Voices
We held firm, now they are home
For the first time since 2014, there are no Israeli hostages in Gaza. This is a momentous inflection point, marked by emotions as complex as they are profound. While the instinct might be to celebrate, we carry with us the sobering reality that so many of those returned came home as mortal remains, their lives brutally cut short, their families forever incomplete. Yet there is undeniably relief and definitely a measure of joy at the conclusion of Israel’s longest war and the final release from the torment of knowing that families were counting each excruciating second as their loved ones endured the most horrendous conditions of captivity. As is our way, always carrying a touch of salt with our joy!

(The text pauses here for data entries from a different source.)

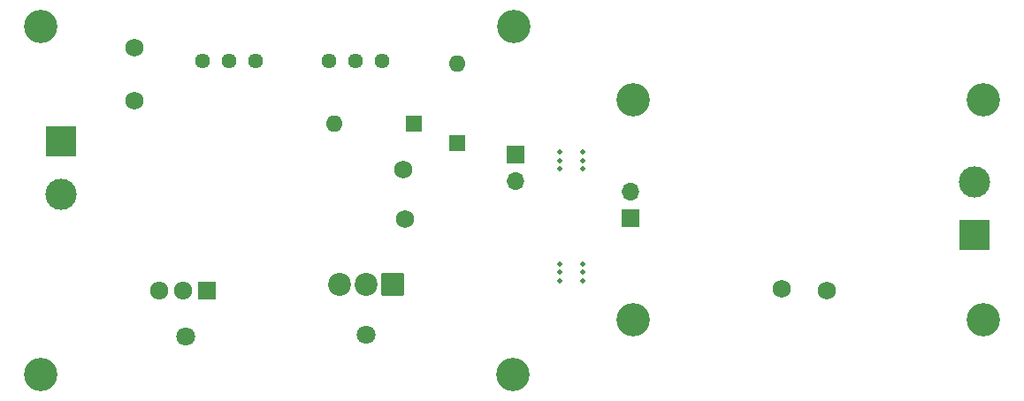
<source format=gbr>
G04 #@! TF.GenerationSoftware,KiCad,Pcbnew,8.0.6*
G04 #@! TF.CreationDate,2025-12-03T01:38:51-06:00*
G04 #@! TF.ProjectId,WirelessChargerPCB,57697265-6c65-4737-9343-686172676572,rev?*
G04 #@! TF.SameCoordinates,Original*
G04 #@! TF.FileFunction,Soldermask,Bot*
G04 #@! TF.FilePolarity,Negative*
%FSLAX46Y46*%
G04 Gerber Fmt 4.6, Leading zero omitted, Abs format (unit mm)*
G04 Created by KiCad (PCBNEW 8.0.6) date 2025-12-03 01:38:51*
%MOMM*%
%LPD*%
G01*
G04 APERTURE LIST*
G04 Aperture macros list*
%AMRoundRect*
0 Rectangle with rounded corners*
0 $1 Rounding radius*
0 $2 $3 $4 $5 $6 $7 $8 $9 X,Y pos of 4 corners*
0 Add a 4 corners polygon primitive as box body*
4,1,4,$2,$3,$4,$5,$6,$7,$8,$9,$2,$3,0*
0 Add four circle primitives for the rounded corners*
1,1,$1+$1,$2,$3*
1,1,$1+$1,$4,$5*
1,1,$1+$1,$6,$7*
1,1,$1+$1,$8,$9*
0 Add four rect primitives between the rounded corners*
20,1,$1+$1,$2,$3,$4,$5,0*
20,1,$1+$1,$4,$5,$6,$7,0*
20,1,$1+$1,$6,$7,$8,$9,0*
20,1,$1+$1,$8,$9,$2,$3,0*%
G04 Aperture macros list end*
%ADD10C,3.200000*%
%ADD11R,3.000000X3.000000*%
%ADD12C,3.000000*%
%ADD13R,1.700000X1.700000*%
%ADD14O,1.700000X1.700000*%
%ADD15R,1.600000X1.600000*%
%ADD16O,1.600000X1.600000*%
%ADD17C,1.800000*%
%ADD18C,1.734000*%
%ADD19RoundRect,0.102000X0.997500X0.997500X-0.997500X0.997500X-0.997500X-0.997500X0.997500X-0.997500X0*%
%ADD20C,2.199000*%
%ADD21C,1.440000*%
%ADD22C,0.500000*%
%ADD23R,1.710000X1.800000*%
%ADD24O,1.710000X1.800000*%
G04 APERTURE END LIST*
D10*
X145535000Y-82805000D03*
D11*
X189640000Y-102830000D03*
D12*
X189640000Y-97750000D03*
D11*
X102185000Y-93815000D03*
D12*
X102185000Y-98895000D03*
D13*
X145700000Y-95105000D03*
D14*
X145700000Y-97645000D03*
D15*
X140155000Y-94035000D03*
D16*
X140155000Y-86415000D03*
D10*
X145465000Y-116205000D03*
X190520000Y-110970000D03*
D17*
X114125000Y-112515000D03*
D18*
X135130000Y-101300000D03*
D19*
X133967500Y-107555000D03*
D20*
X131427500Y-107555000D03*
X128887500Y-107555000D03*
D18*
X171250000Y-108010000D03*
D10*
X100305000Y-116205000D03*
X100305000Y-82805000D03*
X156950000Y-89880000D03*
D17*
X131435000Y-112365000D03*
D13*
X156715000Y-101160000D03*
D14*
X156715000Y-98620000D03*
D18*
X109280000Y-89910000D03*
D21*
X132905000Y-86125000D03*
X130365000Y-86125000D03*
X127825000Y-86125000D03*
X120825000Y-86125000D03*
X118285000Y-86125000D03*
X115745000Y-86125000D03*
D10*
X156950000Y-110970000D03*
D15*
X135955000Y-92175000D03*
D16*
X128335000Y-92175000D03*
D10*
X190520000Y-89870000D03*
D18*
X134980000Y-96510000D03*
D22*
X149930000Y-107170000D03*
X152130000Y-107170000D03*
X149930000Y-106370000D03*
X152130000Y-106370000D03*
X149930000Y-105570000D03*
X152130000Y-105570000D03*
D23*
X116185000Y-108145000D03*
D24*
X113905000Y-108145000D03*
X111625000Y-108145000D03*
D22*
X149930000Y-96480000D03*
X152130000Y-96480000D03*
X149930000Y-95680000D03*
X152130000Y-95680000D03*
X149930000Y-94880000D03*
X152130000Y-94880000D03*
D18*
X109250000Y-84850000D03*
X175510000Y-108110000D03*
M02*

</source>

This week, as we take off our yellow ribbons and our dog tags, the paraphernalia of a community in pain, we shed the weight of 843 days of collective anguish. As one commentator put it, from now, empty chairs will revert to waiting for late guests, missing signs will be for cats and dogs. The monsters will return to children’s closets, where they belong. Parents will know where their children are. Yellow will go back to being yellow again … the colour of the hopeful rising sun.
The date 7 October represents the greatest tragedy to befall Jewish life since the Holocaust, a shocking reminder of the callous brutality of our enemies. Then came 8 October, the immediate surge in antisemitism and hatred that followed the horrors of that black Sabbath. It shocked world Jewry and continues to alter fundamentally how we operate; how we see ourselves; how we navigate public space. My hope is that with the recovery of the remains of Ran Gvili, we may now enter a period we might call 9 October, one marked by the possibility of healing.
I am so proud of our people, who, in spite of overwhelming hatred, aggression, and bigotry, held firm. We wore our ribbons, T-shirts, and dog tags. We ran every week in solidarity. We reserved places at parking lots and Shabbat tables. We included their names in our liturgy. For two years, we advocated – on Nelson Mandela Bridge; on the promenade in Cape Town; on Durban Beach; at Great Park Synagogue; with teddy bears outside the South African Broadcasting Corporation; and at the Constitutional Court. We refused for a single moment to allow the world to forget that these hostages remained in captivity. It is this sustained effort in unity, across the globe, that ensured that the pressure remained on those who could make a difference, and who, I believe, are ultimately responsible for the return of these bodies. We brought them home. Now we pray that the return of the hostages will lead to sustainable peace.